- [Document passage]:
-- Start --

Many vegetables are suitable for grilling. Some densely textured vegetables need to be partially or wholly cooked before grilling. Leafy vegetables such as kale just need a brief pass over the flames. Any vegetable that is to be grilled should be brushed or tossed with oil and salted before grilling. Other flavorings such as herbs, vinegar or lemon juice may be used. Ideally vegetables should be cut to a uniform thickness. Small vegetables or vegetables cut into bite-sized pieces are easiest to deal with when skewered.

Create a two-zone charcoal fire. Place the hot coals on one side of the grill. This gives you a place to move vegetables from one side to the other to keep them from burning. In general a moderate to low-heat fire is desirable when grilling vegetables. If using a gas grill, adjust the burners so that you have a hotter side and a cooler side.

Below is a partial list of vegetables suitable for grilling and tips on preparing each:

Artichokes – Trim the artichokes and boil until just barely tender in salted and acidulated water. Cut in half, remove the choke, brush with oil, sprinkle with salt and grill cut side-down until lightly browned.

Asparagus – Brush with oil and lightly salt. Choose thick spears and keep the tips away from the hottest part of the fire. Grill just until crisp/tender.

Beets – Wrap unpeeled beets in foil pouches with a little olive oil and grill until soft. Or grill peeled, halved beet until lightly charred.

Bell peppers – Core, halve and seed peppers. Cut each half lengthwise into 3 strips. Oil lightly, sprinkle with salt and grill to desired doneness – anywhere from crisp/tender to completely softened. Peppers can also be cut into 1 ½-inch squares and skewered.

Carrots – Oil and season; grill 5-7 minutes until softened.

Corn on the cob – Corn can be grilled either by peeling back the husks, removing the silks, then pulling the husks back over the corn and placing on the fire. After the kernels are partially cooked, remove the husks, brush the corn with olive oil and place directly on the fire. Turn frequently until the corn is lightly browned.

Eggplant – Cut into slices or planks, depending on what type of eggplant is used. The pieces should be at least ½-inch thick. The surfaces that will be placed on the grill should be peeled, otherwise peeling is optional. Score the surfaces that will be placed on the grill lightly. Brush with oil and salt. Grill until the eggplant is completely tender. In the Middle East, eggplant is grilled/roasted by oiling a whole unpeeled eggplant and placing it on the fire. Grill, turning frequently, until the outside is blackened and the inside is fully cooked and soft. The eggplant is then cut in half and the flesh scooped out to use in dips and as a purée.

Kale – Give the leaves a quick turn on the grill over high heat so they don’t dry out.

Leeks – Cut off dark green tops. Slice in half, lengthwise. Wash thoroughly to remove sand and dirt. Boil in a large pot of salted water until they start to soften, about 3-5 minutes. Transfer to ice water to stop cooking. Dry on paper towels. Brush with oil, sprinkle with salt and pepper and grill until golden brown and very slightly charred, about 3-5 minutes. Turn and repeat for other side.

-- End --

- [Task list]:
A. List the flavorings other than oil and salt that the grilling guide names as options for vegetables.
B. Extract a passage from the grilling guide word for word, beginning at the words "Below is a partial" and stopping after "until lightly charred.".
The rows that follow come from a source separate from the grilling guide.

- [Data section]:
-- Start --

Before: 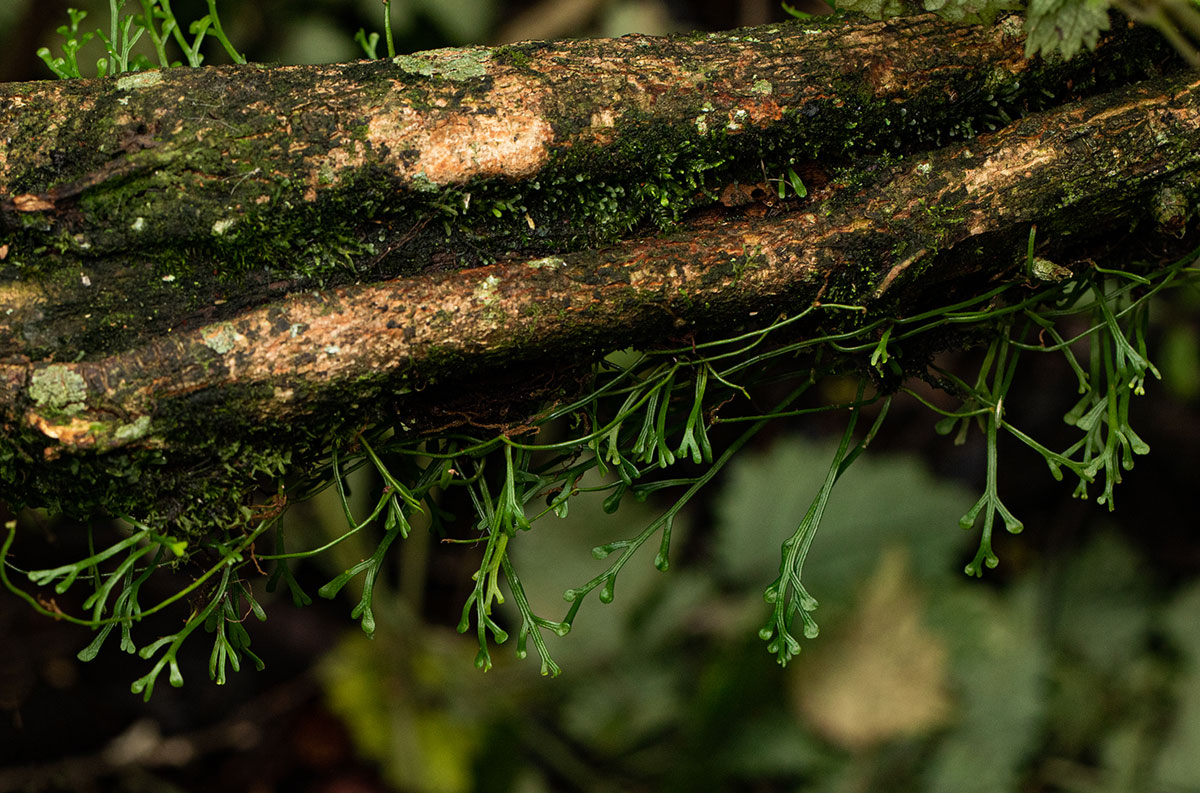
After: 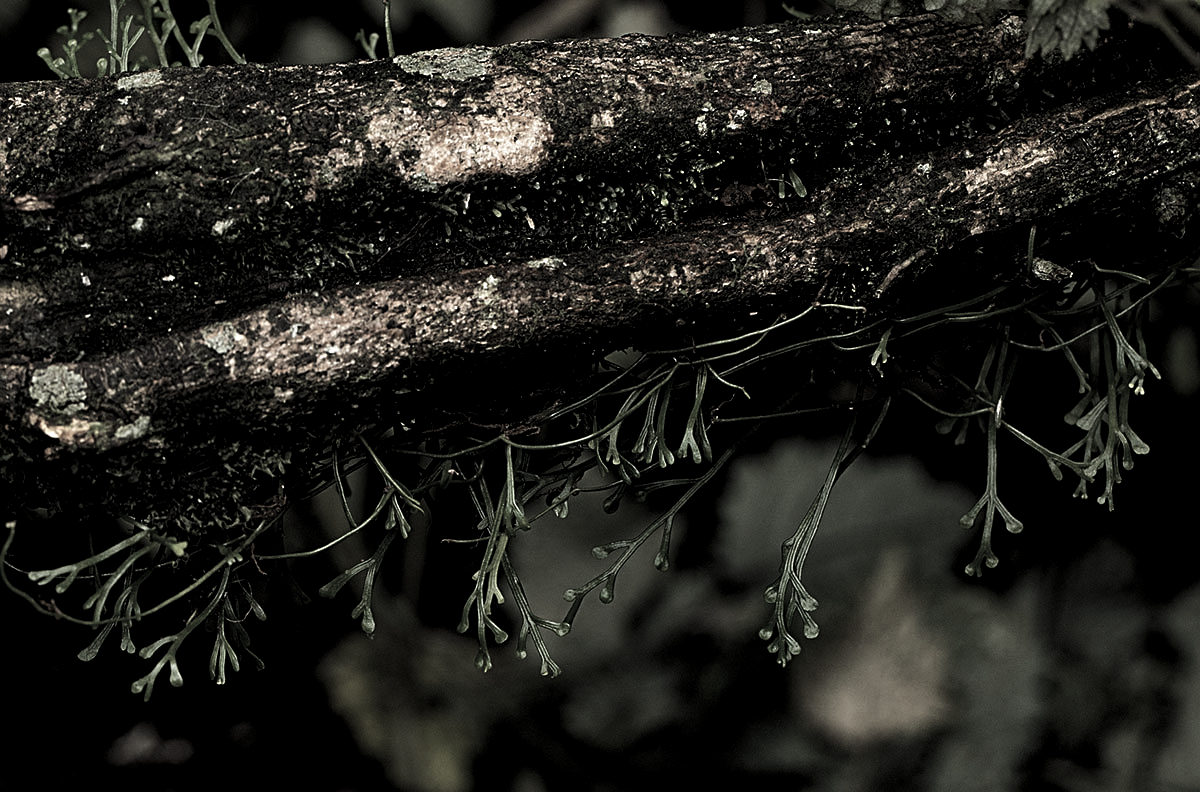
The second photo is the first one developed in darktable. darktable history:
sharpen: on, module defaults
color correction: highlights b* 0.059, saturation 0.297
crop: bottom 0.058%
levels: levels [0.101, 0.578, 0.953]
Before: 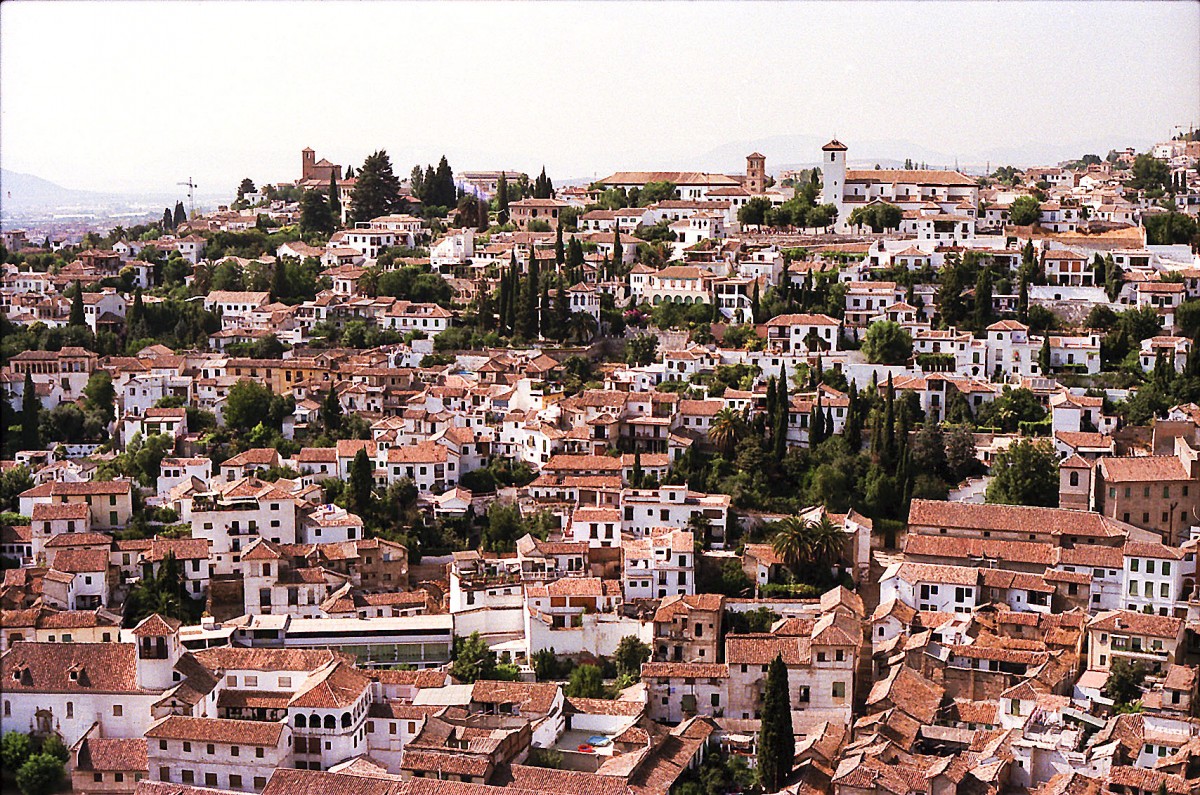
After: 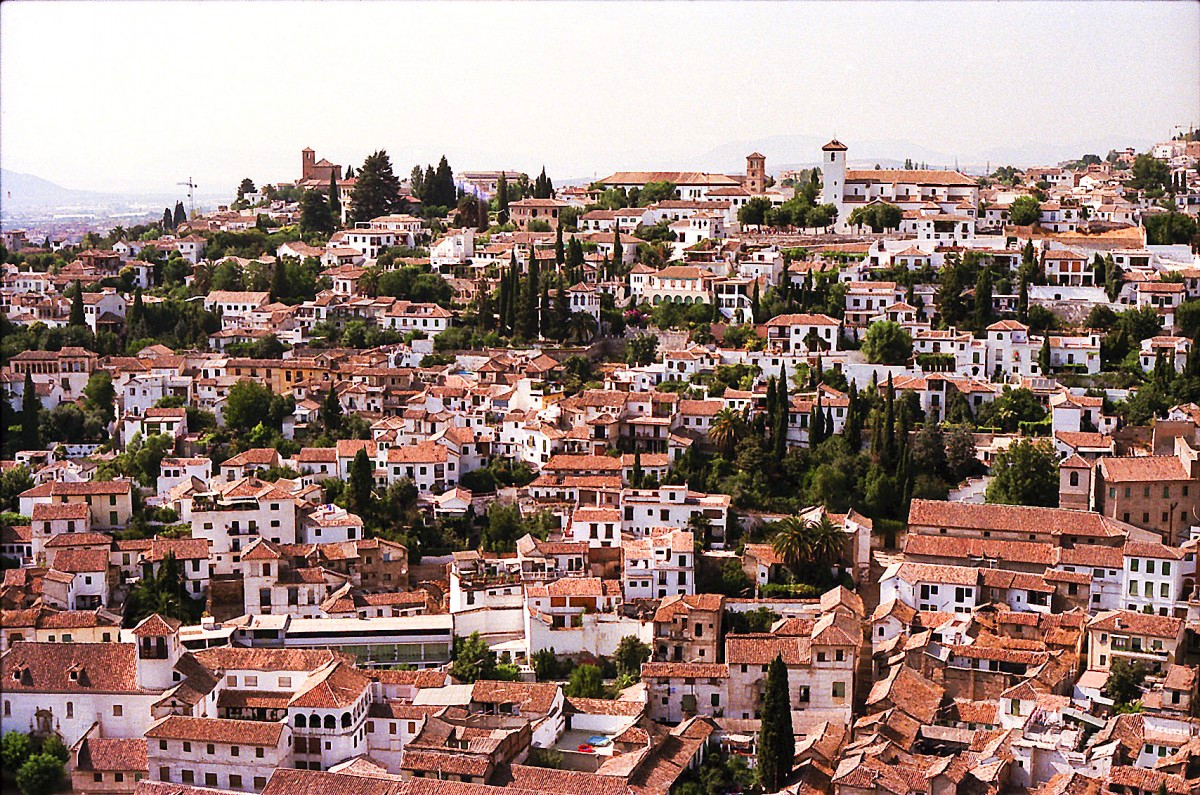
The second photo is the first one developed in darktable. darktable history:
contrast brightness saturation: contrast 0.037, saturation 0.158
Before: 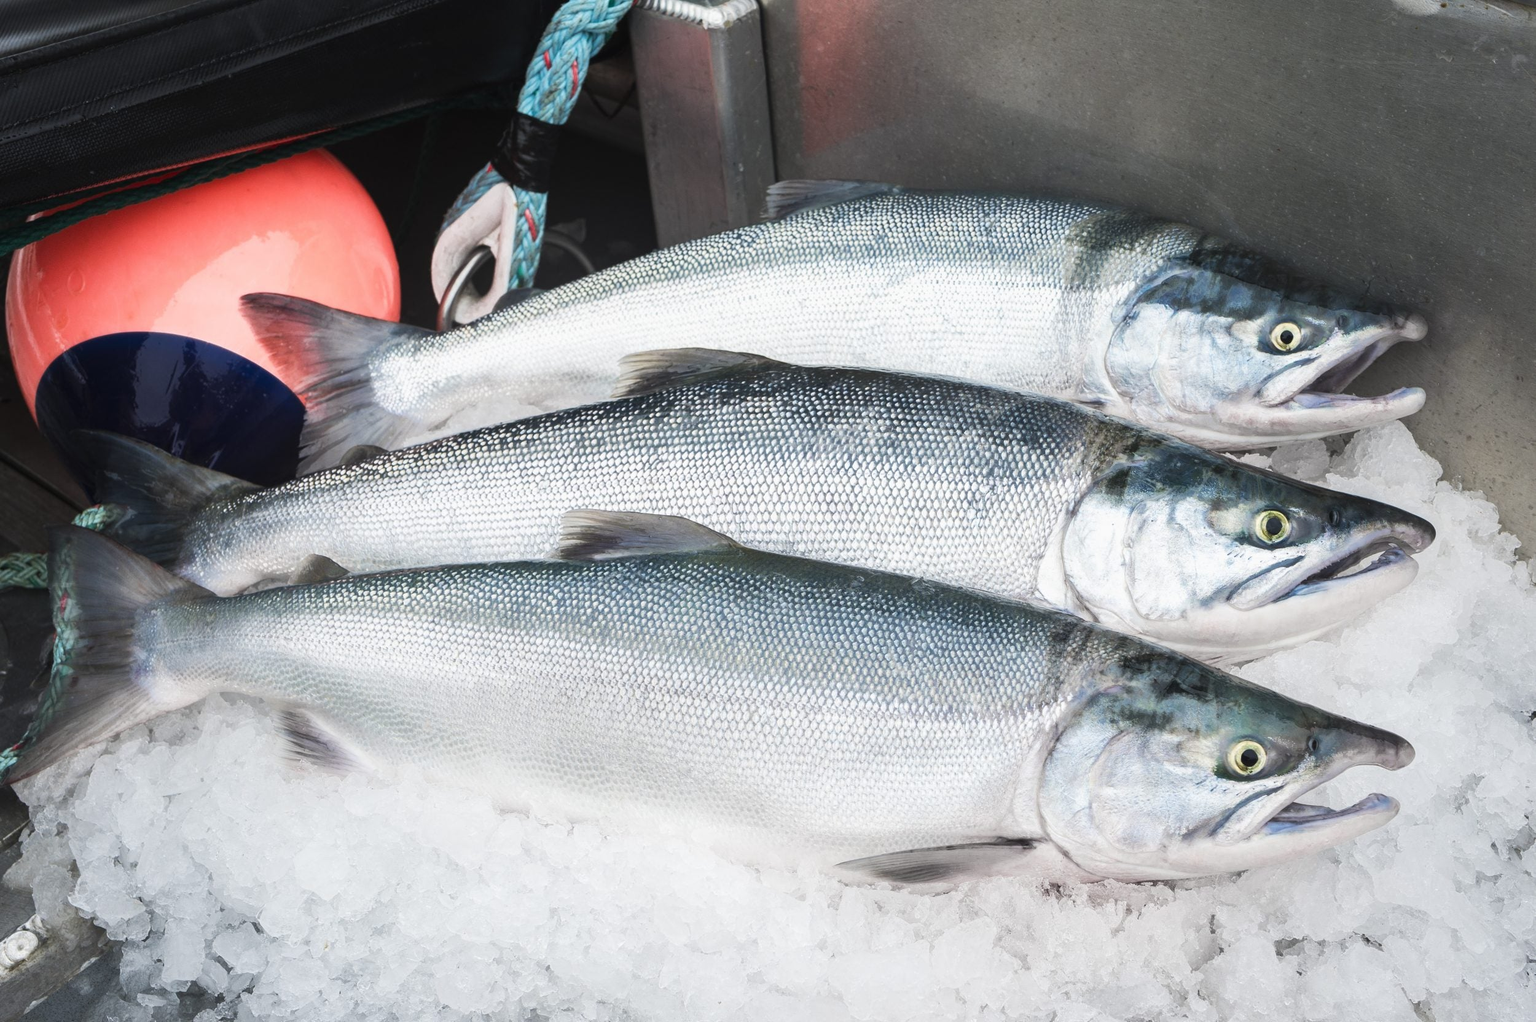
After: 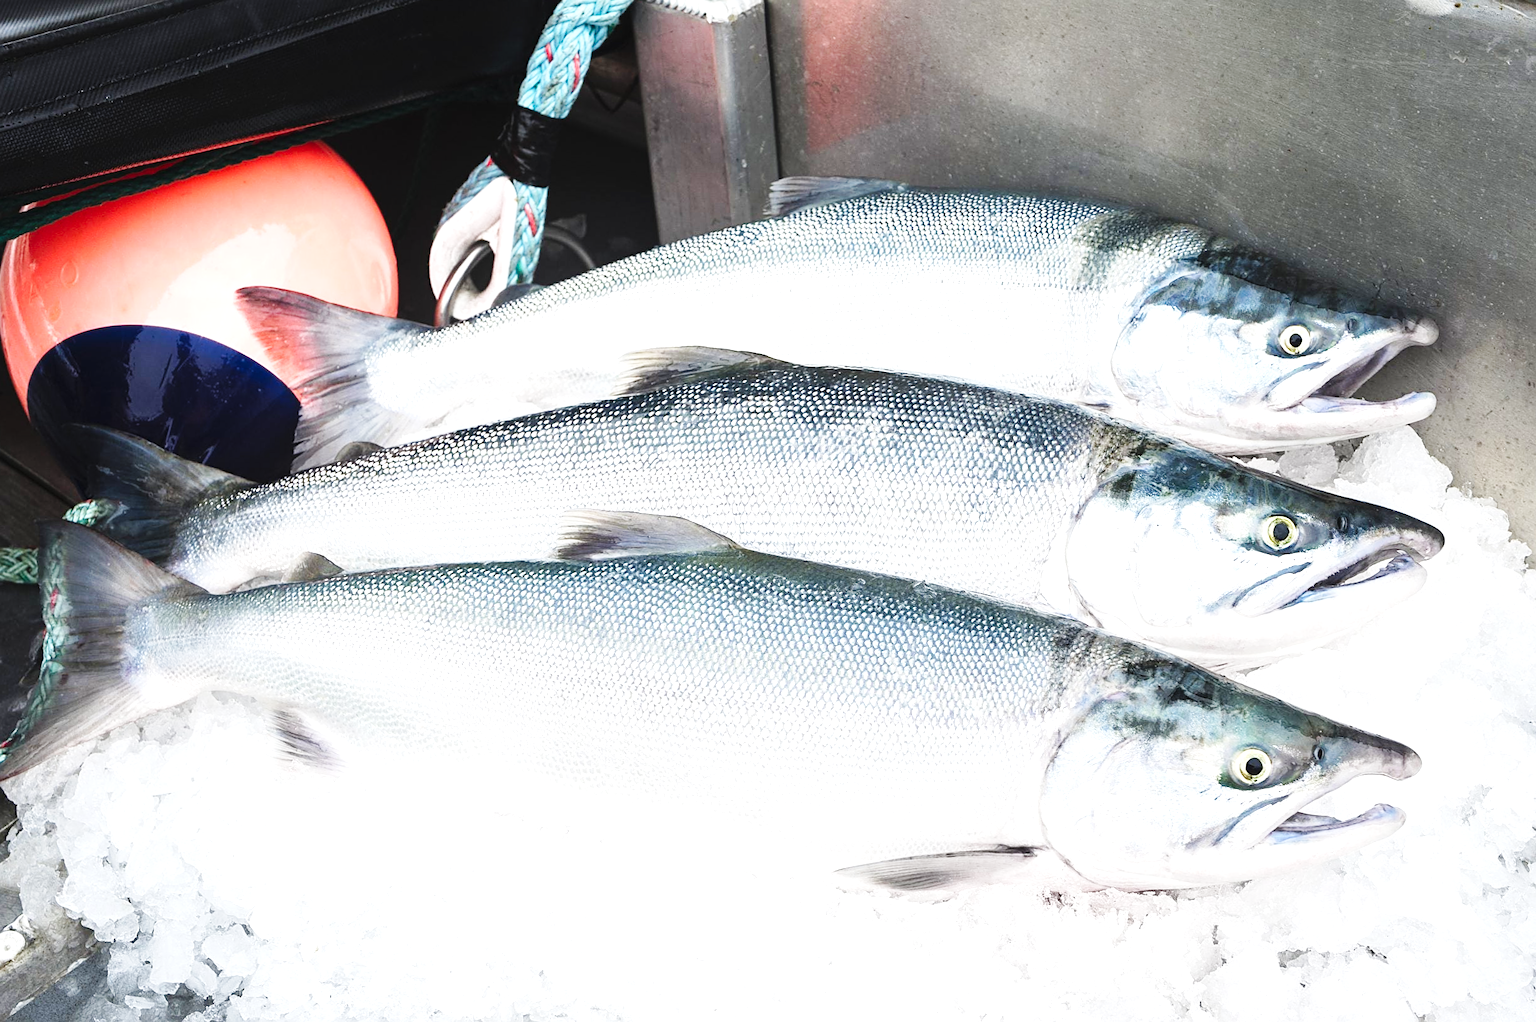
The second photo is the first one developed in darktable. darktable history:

-- End --

- [Task results]:
A. Herbs, vinegar, lemon juice

B.
Below is a partial list of vegetables suitable for grilling and tips on preparing each:

Artichokes – Trim the artichokes and boil until just barely tender in salted and acidulated water. Cut in half, remove the choke, brush with oil, sprinkle with salt and grill cut side-down until lightly browned.

Asparagus – Brush with oil and lightly salt. Choose thick spears and keep the tips away from the hottest part of the fire. Grill just until crisp/tender.

Beets – Wrap unpeeled beets in foil pouches with a little olive oil and grill until soft. Or grill peeled, halved beet until lightly charred.